The Ashland Beacon
Stephanie Neill is 52-years-old and has been having yearly mammograms for roughly 10 years. Unlike most women, Neill has very dense breast tissue, so she almost always got a call to come back for additional imaging. This year, instead of a call back, she received a call telling her that the mammogram that she had done on July 27 was negative and that they would see her next year. The very next day, Neill performed her monthly self-check and found what the mammogram missed.
Neill explained that during her shower, she found a lump while washing. She went for her yearly physical with her primary care provider and told her about the lump. Her primary care provider ordered an ultrasound. When the ultrasound was questionable, she was called back in.
The next step was a biopsy, and it didn’t come back with great news. Neill got a call that “the results were not as they had hoped and to immediately come down to the breast center and talk to the breast nurse navigator.” She said at that point, she knew. She called her husband at AK Steel and told him that they needed to go meet with the nurse. As the breast nurse navigator explained everything, she sat there thinking, “I’m dying.” She said that the next question was “where do you want your treatment?” But when you’ve just been told that you have cancer, where you want to endure treatment is not a question that you have an answer for.
Neill’s first instinct was to call everyone she knew in the medical field, and everyone that had been through breast cancer. She said that several people told her to go to a bigger medical facility for a second opinion, but that her thought was, “why disrupt your life and pull up roots? There is great, knowledgeable care here.”
Neill was officially diagnosed with cancer on August 2. She chose to go to Edwards Comprehensive Cancer Center at Cabell Huntington Hospital, where Dr. Mary Legenza was very good about getting her in quickly to discuss surgery and other options. Neill said that she chose to take a drastic route and have both breasts removed in a double mastectomy, “wanting to reduce my chances of a recurrence,” especially at her age.

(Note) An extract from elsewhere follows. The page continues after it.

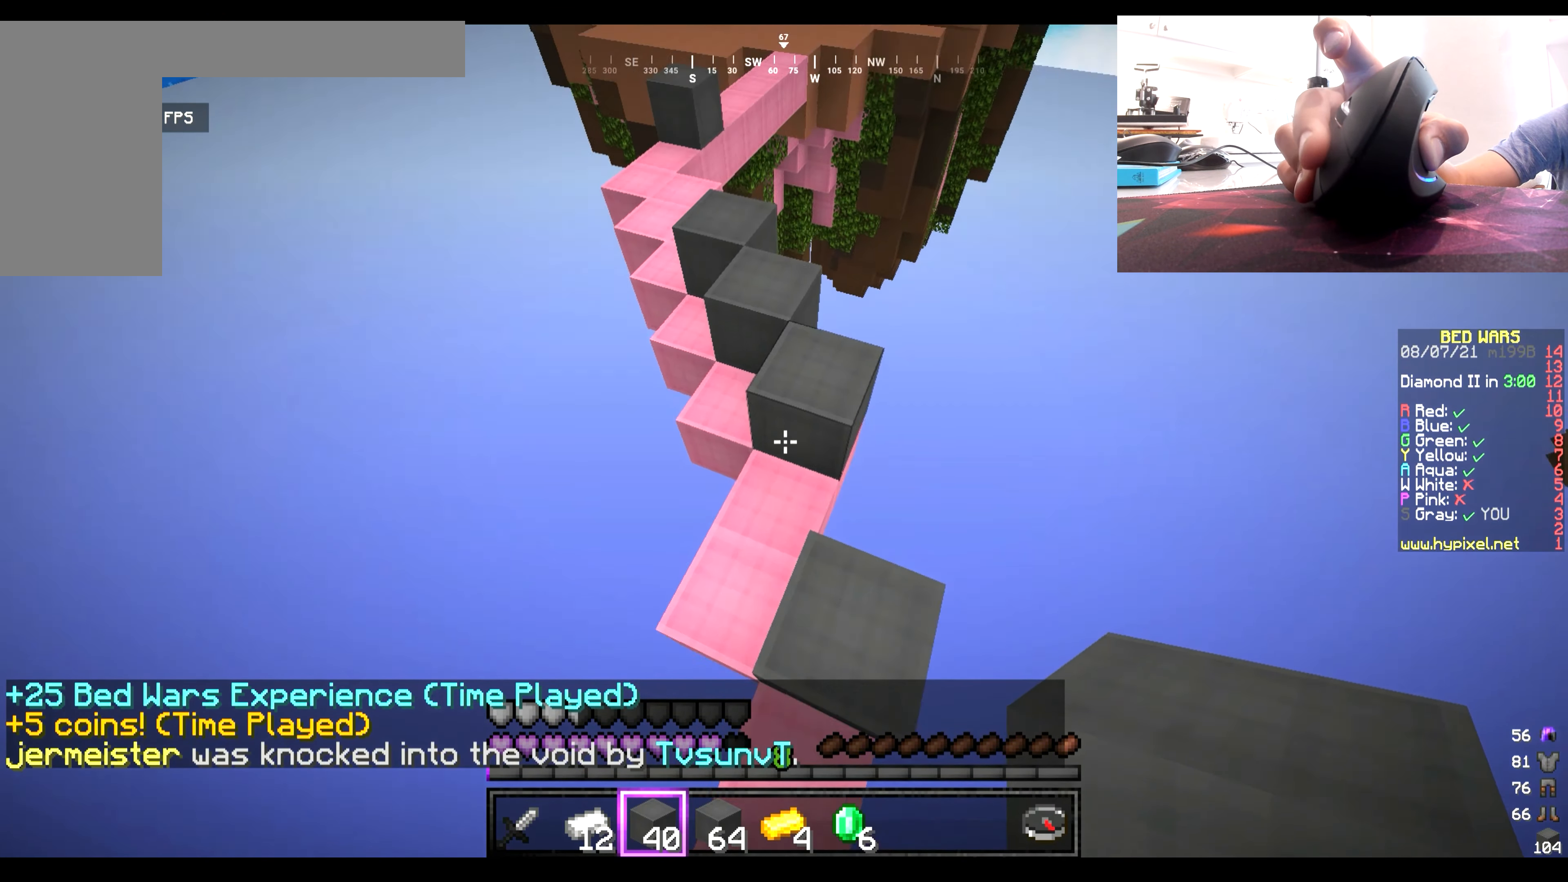
{"keys": ["w"], "mouse": [], "events": [[67, "w", "up"], [334, "w", "down"]]}
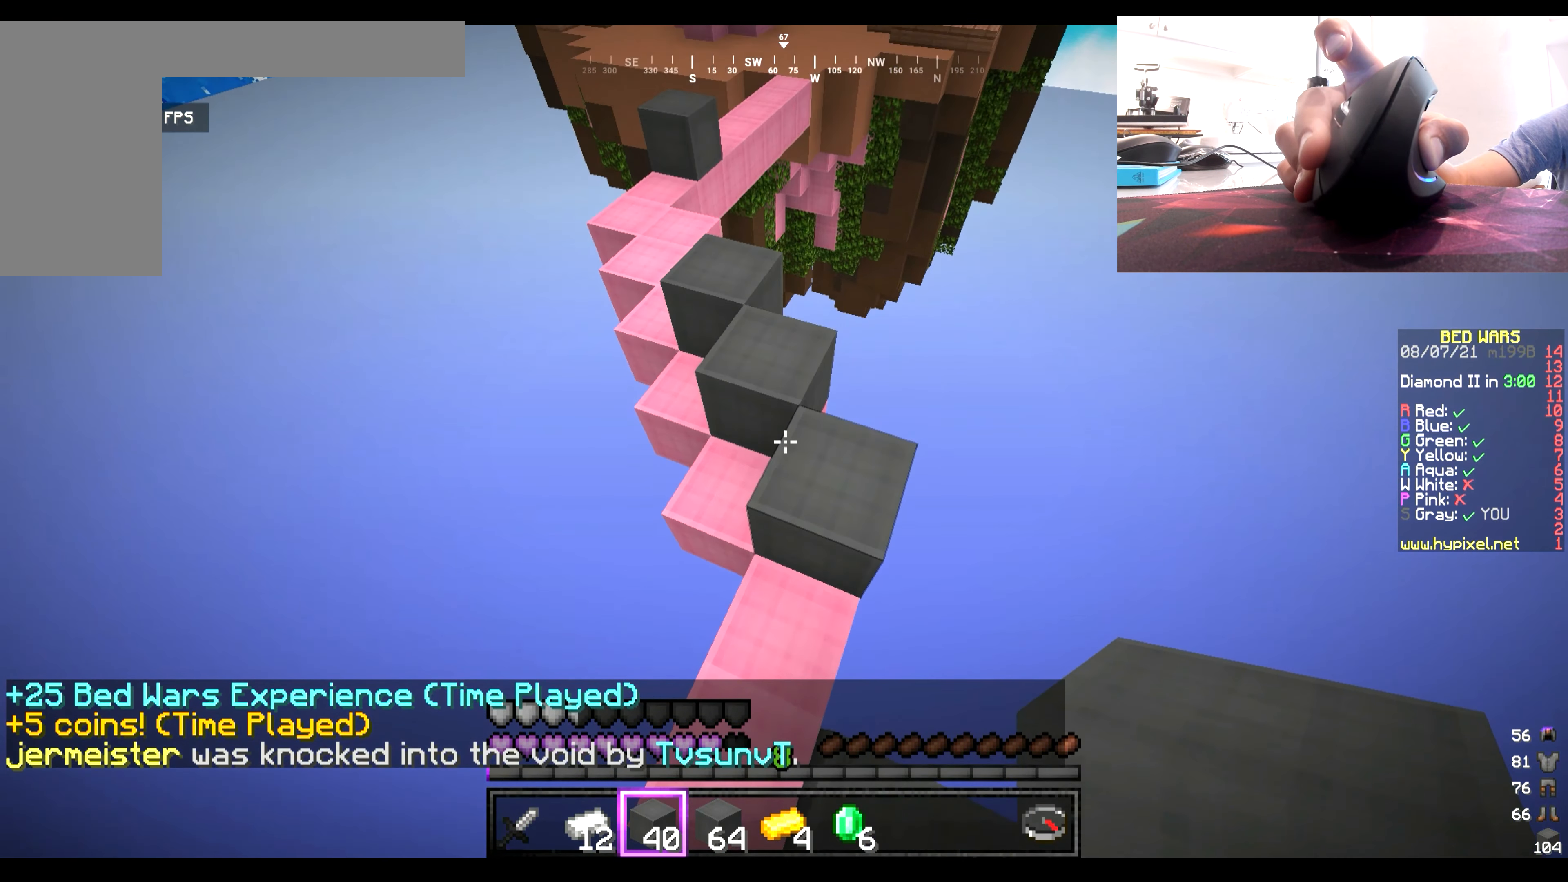
{"keys": ["w"], "mouse": [], "events": [[334, "w", "up"], [434, "w", "down"]]}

Neill’s mother was also diagnosed with breast cancer, but not until she was 75. Neill underwent genetic testing but her cancer proved to “not be genetically driven.” She found out that only about 20 percent of breast cancer is due to genetics. She said that the doctor told her that “the reason that you are here is that you are a woman and you’re aging.” That is a reality something that all women face, as one in eight women will get breast cancer.
Neill said that “dense breast tissue shows up white on a mammogram just like cancer cells.” Her doctor told her that “never in a million years, no one would ever have looked at her mammogram reading and seen the cancer” because it was hiding behind the breast tissue.
Neill is pleased with her treatment, and will undergo reconstruction surgery at the end of November. She does not think that she will be finished with her journey until February or March, but then will still have to take anti-hormone drugs.
“In my naive head,” Neill thought, that if she had a double mastectomy, she “would not have to worry about chemo or radiation.” Unfortunately, Neill’s oncotest came back with a high percentage and she will have to begin chemotherapy this week. Her spirits remain high as she posted on Facebook that “you might see me out in a cute wig soon.”
Women often get so busy taking care of everyone else that they put themselves last. Neill advises everyone to get their yearly mammogram, but also to choose a day of the month to perform self-checks. If women perform their own exam every month, they will “begin to recognize what is normal and what is not.”